SUPPLIED INFORMATION.

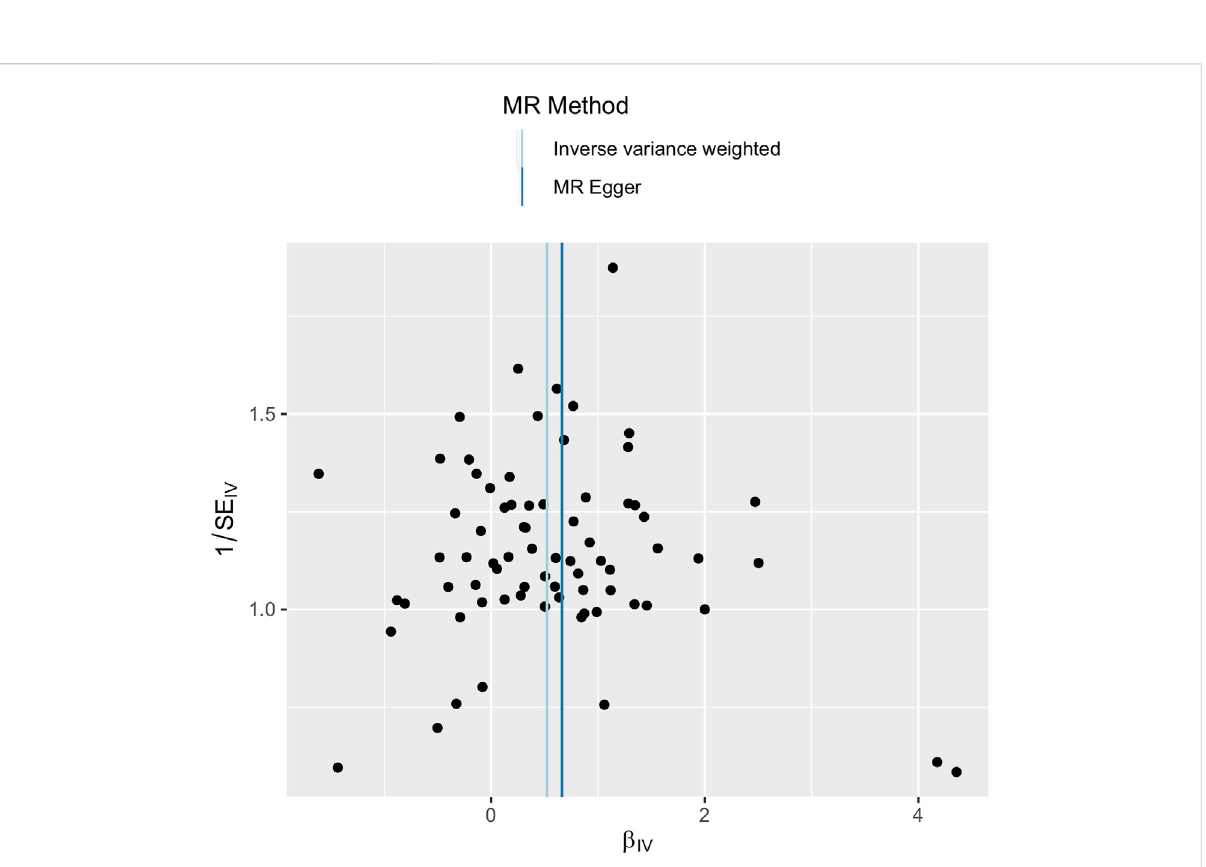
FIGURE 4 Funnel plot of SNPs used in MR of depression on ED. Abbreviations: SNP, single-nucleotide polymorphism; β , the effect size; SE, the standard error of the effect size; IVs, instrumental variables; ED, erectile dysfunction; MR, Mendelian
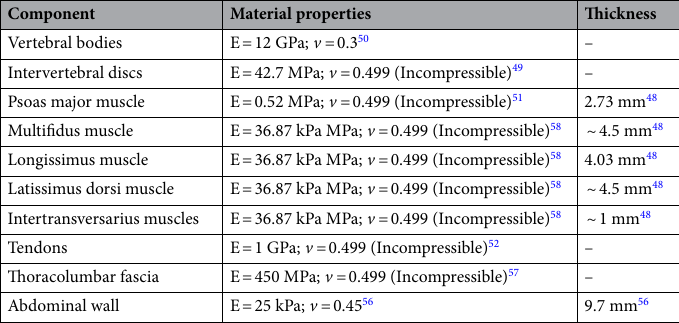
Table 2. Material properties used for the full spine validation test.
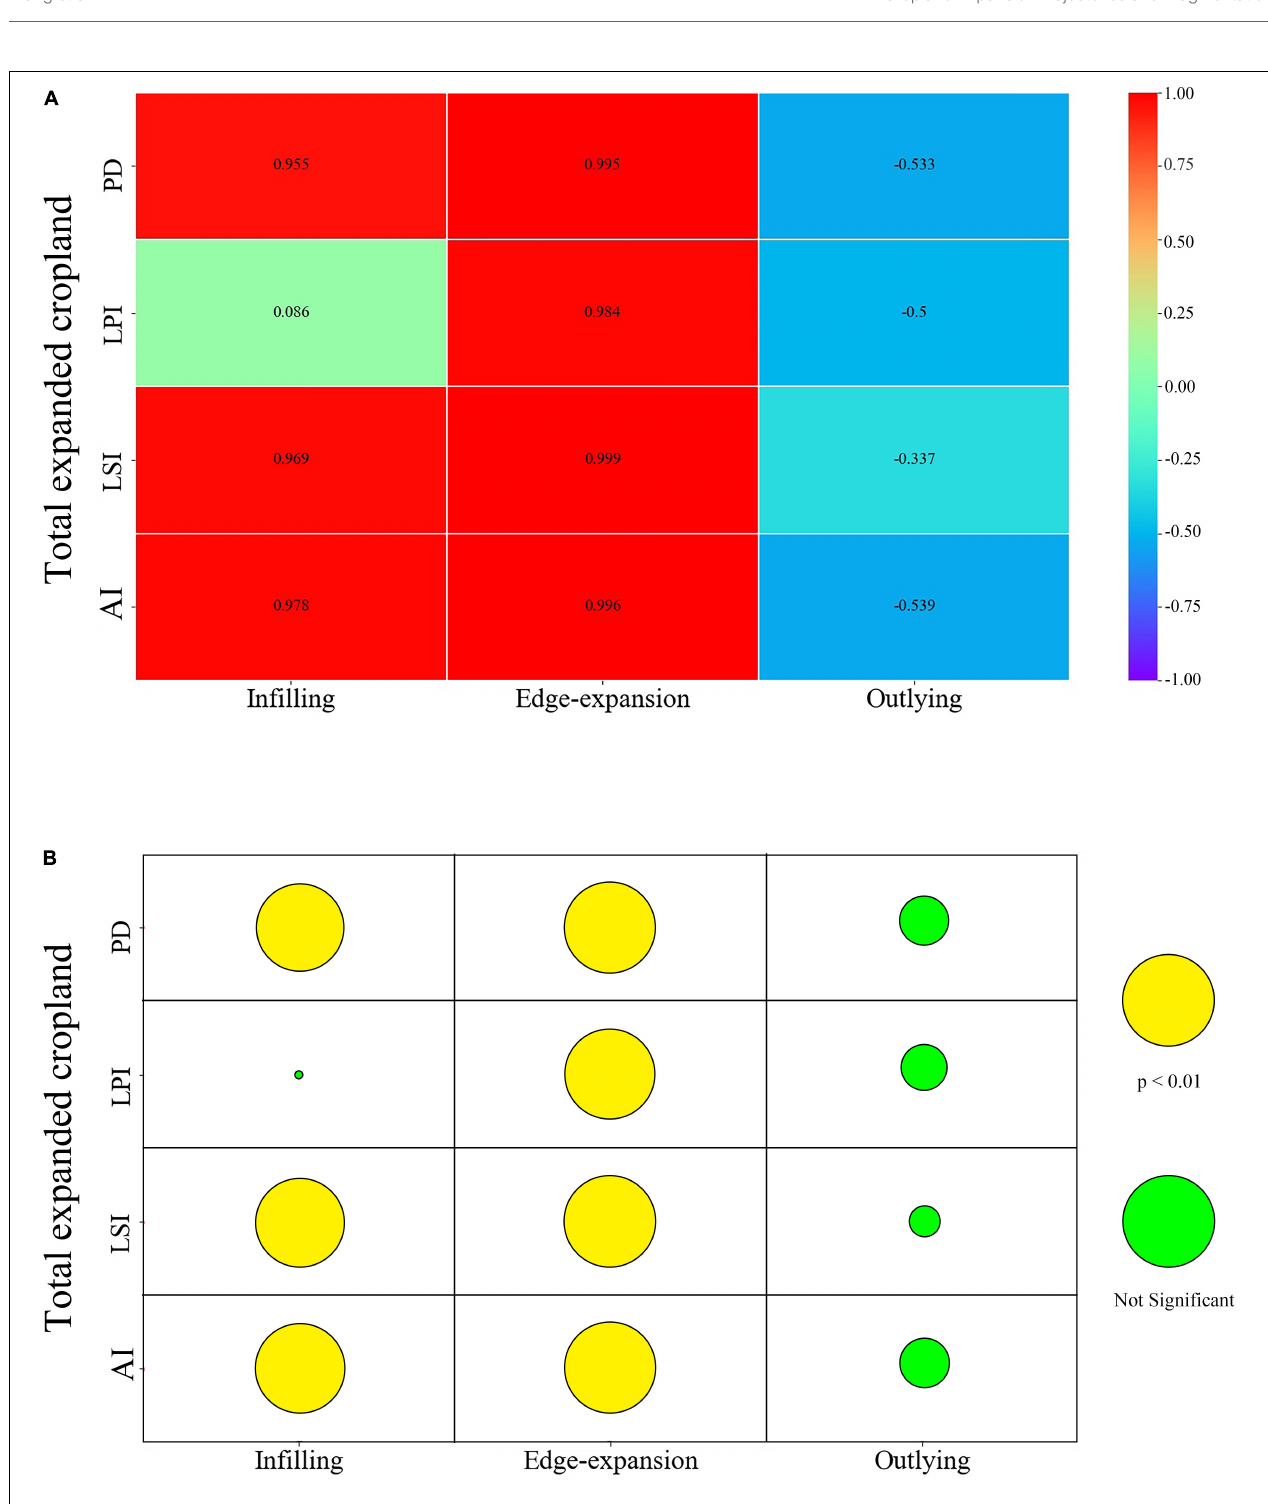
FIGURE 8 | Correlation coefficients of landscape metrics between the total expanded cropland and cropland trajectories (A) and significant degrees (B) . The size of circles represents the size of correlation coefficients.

EXERCISE GOAL. On how many lines of the data does the word "used" appear? Reply with the number alone.

RESPONSE BELOW. 2